#### EXERCISE DIRECTIONS
Quote the text of all the entries line for line, without changing a word, and leave the pictures out.
=======
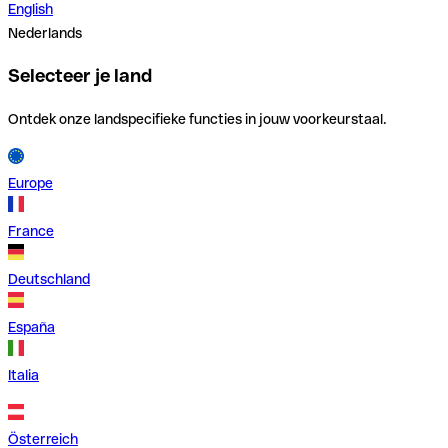
English
Nederlands
Selecteer je land
Ontdek onze landspecifieke functies in jouw voorkeurstaal.
Europe
France
Deutschland
España
Italia
Österreich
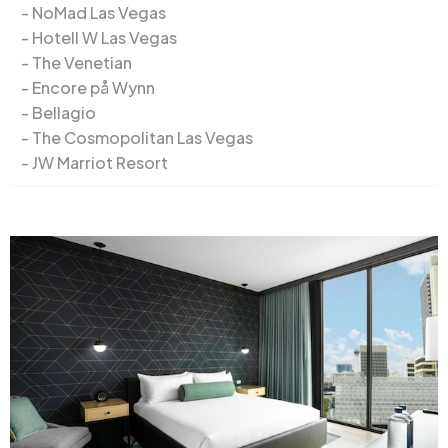
NoMad Las Vegas
Hotell W Las Vegas
The Venetian
Encore på Wynn
Bellagio
The Cosmopolitan Las Vegas
JW Marriot Resort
=======
#### SOLUTION FOR THIS PROBLEM
English
Nederlands
Selecteer je land
Ontdek onze landspecifieke functies in jouw voorkeurstaal.
Europe
France
Deutschland
España
Italia
Österreich
NoMad Las Vegas
Hotell W Las Vegas
The Venetian
Encore på Wynn
Bellagio
The Cosmopolitan Las Vegas
JW Marriot Resort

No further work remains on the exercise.